Felipe Storch Damasceno é economista com mestrado e doutorado em Administração e Contabilidade. É professor de Economia e pesquisador dos impactos sociais e econômicos de políticas públicas. Também é consultor, palestrante e comentarista na CBN Vitória

Geopolítica, inflação e a trava no crescimento brasileiro

Cenários interno e externo vêm dificultando o trabalho das economias emergentes, e o Brasil, claro, não escapa dessa maré; entenda

Publicado em 25/06/2025 às 08h49

O Brasil vive um daqueles momentos em que, mesmo quando faz a lição de casa, o boletim global atrapalha o desempenho. O mundo atravessa um novo ciclo de incerteza geopolítica: conflitos prolongados no Oriente Médio, tensões comerciais entre China e Estados Unidos, a guerra na Ucrânia que insiste em não acabar e, agora, em meio a tudo isso, a expectativa de uma eleição polarizada nos EUA. Esse cenário externo vem dificultando o trabalho das economias emergentes, e o Brasil, claro, não escapa dessa maré.

O impacto mais imediato dessas incertezas é a pressão sobre os preços das commodities e a volatilidade no fluxo de capitais. Petróleo e alimentos ficam mais caros. Investidores ficam mais avessos ao risco e retiram recursos dos países periféricos, depreciando moedas e reacendendo o risco inflacionário. Em resposta, os bancos centrais, como o nosso, precisam adotar posturas mais conservadoras, e o Brasil, que já tem uma das taxas reais de juros mais altas do mundo, vê-se obrigado a manter uma política monetária contracionista por mais tempo do que seria desejável.

Incertezas internas que se somam às externas impactam o Brasil . Crédito: Shutterstock
Incertezas internas que se somam às externas impactam o Brasil . Crédito: Shutterstock

Mas o problema não está só no cenário externo. Internamente, a política fiscal do governo federal tem dificultado ainda mais a atuação da política monetária. A combinação de arrecadação estagnada, gastos elevados e um arcabouço fiscal que perdeu credibilidade aos olhos do mercado tem pressionado as expectativas de inflação futura. Isso porque, se os agentes econômicos não acreditam que o governo será capaz de equilibrar suas contas, a confiança na estabilidade dos preços também se enfraquece.

Com as expectativas inflacionárias desancoradas (acima da meta do Banco Central no médio e longo prazo), os instrumentos da política monetária perdem parte de sua eficácia. O Copom, mesmo que deseje iniciar um ciclo de cortes mais expressivos nos juros para estimular o crescimento, acaba limitado pela necessidade de manter os preços sob controle em um ambiente de desconfiança crescente. 
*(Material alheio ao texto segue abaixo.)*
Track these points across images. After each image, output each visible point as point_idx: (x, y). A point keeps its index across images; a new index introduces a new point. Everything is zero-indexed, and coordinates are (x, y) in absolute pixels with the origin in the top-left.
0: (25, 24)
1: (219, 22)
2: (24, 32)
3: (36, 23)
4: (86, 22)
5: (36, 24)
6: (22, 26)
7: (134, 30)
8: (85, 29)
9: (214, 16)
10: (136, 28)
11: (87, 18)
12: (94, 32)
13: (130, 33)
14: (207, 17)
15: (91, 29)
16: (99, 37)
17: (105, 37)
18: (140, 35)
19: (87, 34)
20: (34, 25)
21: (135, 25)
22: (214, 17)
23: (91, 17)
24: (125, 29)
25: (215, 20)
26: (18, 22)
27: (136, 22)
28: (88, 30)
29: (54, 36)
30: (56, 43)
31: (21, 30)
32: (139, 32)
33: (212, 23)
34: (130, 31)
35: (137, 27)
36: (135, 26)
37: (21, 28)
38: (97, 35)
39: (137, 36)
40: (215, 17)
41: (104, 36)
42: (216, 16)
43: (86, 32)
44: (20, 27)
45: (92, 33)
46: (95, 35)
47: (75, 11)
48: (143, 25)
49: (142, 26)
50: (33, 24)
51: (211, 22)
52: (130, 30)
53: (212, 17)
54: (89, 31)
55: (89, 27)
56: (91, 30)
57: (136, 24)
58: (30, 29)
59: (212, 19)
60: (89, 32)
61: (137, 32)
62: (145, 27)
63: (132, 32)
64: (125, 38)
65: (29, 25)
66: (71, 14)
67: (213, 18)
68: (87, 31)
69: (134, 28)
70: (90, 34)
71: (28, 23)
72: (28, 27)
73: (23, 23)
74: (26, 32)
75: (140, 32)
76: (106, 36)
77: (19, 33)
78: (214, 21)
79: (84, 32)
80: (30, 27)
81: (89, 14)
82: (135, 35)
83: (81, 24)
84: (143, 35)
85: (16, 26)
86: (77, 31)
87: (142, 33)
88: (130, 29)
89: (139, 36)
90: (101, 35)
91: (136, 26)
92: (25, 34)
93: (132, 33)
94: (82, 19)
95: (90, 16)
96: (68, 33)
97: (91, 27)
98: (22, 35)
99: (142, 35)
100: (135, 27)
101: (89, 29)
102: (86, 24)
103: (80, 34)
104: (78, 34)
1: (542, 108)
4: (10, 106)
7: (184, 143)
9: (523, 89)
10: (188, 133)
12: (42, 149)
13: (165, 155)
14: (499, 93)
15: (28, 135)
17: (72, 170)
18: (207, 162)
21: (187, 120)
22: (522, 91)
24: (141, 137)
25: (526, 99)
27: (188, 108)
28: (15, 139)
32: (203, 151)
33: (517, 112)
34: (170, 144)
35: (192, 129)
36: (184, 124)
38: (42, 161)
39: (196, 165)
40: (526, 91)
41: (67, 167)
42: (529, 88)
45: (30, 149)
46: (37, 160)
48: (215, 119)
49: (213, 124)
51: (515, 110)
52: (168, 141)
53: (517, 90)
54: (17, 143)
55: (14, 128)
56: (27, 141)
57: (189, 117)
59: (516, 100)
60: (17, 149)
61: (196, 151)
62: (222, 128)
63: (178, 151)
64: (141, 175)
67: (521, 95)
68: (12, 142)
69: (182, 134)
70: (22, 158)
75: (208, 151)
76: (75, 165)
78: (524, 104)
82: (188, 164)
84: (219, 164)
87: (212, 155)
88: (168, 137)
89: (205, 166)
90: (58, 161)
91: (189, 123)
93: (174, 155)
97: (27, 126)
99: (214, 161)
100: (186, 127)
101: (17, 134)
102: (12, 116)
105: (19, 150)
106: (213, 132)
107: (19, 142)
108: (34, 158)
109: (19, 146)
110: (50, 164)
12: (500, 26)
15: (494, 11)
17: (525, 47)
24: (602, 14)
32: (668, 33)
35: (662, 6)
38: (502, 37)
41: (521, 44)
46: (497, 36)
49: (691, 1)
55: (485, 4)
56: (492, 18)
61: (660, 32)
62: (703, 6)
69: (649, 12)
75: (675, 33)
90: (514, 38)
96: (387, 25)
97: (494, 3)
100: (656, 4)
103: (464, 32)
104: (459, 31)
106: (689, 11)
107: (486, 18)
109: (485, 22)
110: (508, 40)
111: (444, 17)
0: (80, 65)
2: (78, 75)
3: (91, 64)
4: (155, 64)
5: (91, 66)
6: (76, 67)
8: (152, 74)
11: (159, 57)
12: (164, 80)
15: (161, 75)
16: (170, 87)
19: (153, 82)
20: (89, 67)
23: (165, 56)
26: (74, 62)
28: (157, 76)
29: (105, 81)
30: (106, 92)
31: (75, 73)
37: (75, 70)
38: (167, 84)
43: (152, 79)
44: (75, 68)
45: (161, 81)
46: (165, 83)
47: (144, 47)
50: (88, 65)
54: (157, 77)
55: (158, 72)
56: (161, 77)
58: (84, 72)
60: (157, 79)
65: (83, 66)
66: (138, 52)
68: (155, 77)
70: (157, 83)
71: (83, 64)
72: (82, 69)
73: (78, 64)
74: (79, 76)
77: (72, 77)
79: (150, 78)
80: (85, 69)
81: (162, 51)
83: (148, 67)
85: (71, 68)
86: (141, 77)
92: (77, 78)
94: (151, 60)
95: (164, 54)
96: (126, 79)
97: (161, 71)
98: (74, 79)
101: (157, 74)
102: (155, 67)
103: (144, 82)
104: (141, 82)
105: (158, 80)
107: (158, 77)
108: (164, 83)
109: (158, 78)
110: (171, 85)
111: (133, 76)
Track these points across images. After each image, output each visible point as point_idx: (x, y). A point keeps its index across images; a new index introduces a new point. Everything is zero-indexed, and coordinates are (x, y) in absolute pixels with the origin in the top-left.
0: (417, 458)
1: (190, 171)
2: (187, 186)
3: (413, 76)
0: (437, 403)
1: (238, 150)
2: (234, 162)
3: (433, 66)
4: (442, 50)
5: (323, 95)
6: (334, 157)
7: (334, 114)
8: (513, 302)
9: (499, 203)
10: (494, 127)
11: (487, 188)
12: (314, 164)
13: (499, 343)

Além disso, o horizonte político não promete aliviar essa tensão. Em 2026, teremos eleições presidenciais. E o ano anterior é tradicionalmente um momento de disputas intensas por espaço orçamentário. Um governo com baixa popularidade, pressionado por um Congresso fragmentado e sedento por emendas e recursos, tende a abrir mão de compromissos fiscais mais firmes para garantir sustentação política. O resultado? Mais gastos, mais ruídos e mais obstáculos à queda sustentável dos juros.

Em um cenário global já adverso, a previsibilidade se torna um ativo valioso. O problema é que o Brasil entra no novo ciclo com uma série de incertezas internas que se somam às externas. A imprevisibilidade fiscal, os riscos políticos, a polarização crescente e a fragilidade das âncoras macroeconômicas reduzem o espaço para uma recuperação vigorosa. Com juros altos, o crédito continua caro. O consumo desacelera, os investimentos minguam e o crescimento perde força.

Isso ocorre justamente quando o país poderia aproveitar janelas de oportunidade, como o realinhamento das cadeias produtivas globais, o interesse crescente por fontes de energia limpa (onde temos grande potencial) e o movimento de busca por diversificação de fornecedores por parte de países desenvolvidos.

Em outras palavras, o Brasil poderia estar atraindo mais investimentos, estimulando sua indústria, modernizando sua infraestrutura e colhendo frutos de uma transição energética global. Mas, sem estabilidade macroeconômica, previsibilidade fiscal e segurança institucional, essa oportunidade se esvai. 

A tarefa agora é dupla: reconquistar a confiança do mercado com responsabilidade fiscal (não apenas no discurso, mas na prática) e proteger a estabilidade monetária com prudência e firmeza, mesmo em ano pré-eleitoral. Se não for possível agir em conjunto, corremos o risco de continuar girando em falso: política monetária apertada para compensar o descontrole fiscal, crescimento medíocre e perda de oportunidades.

O Brasil já mostrou que sabe crescer quando há clareza de rumo. Mas, para isso, é preciso colocar a política a serviço da economia e não o contrário.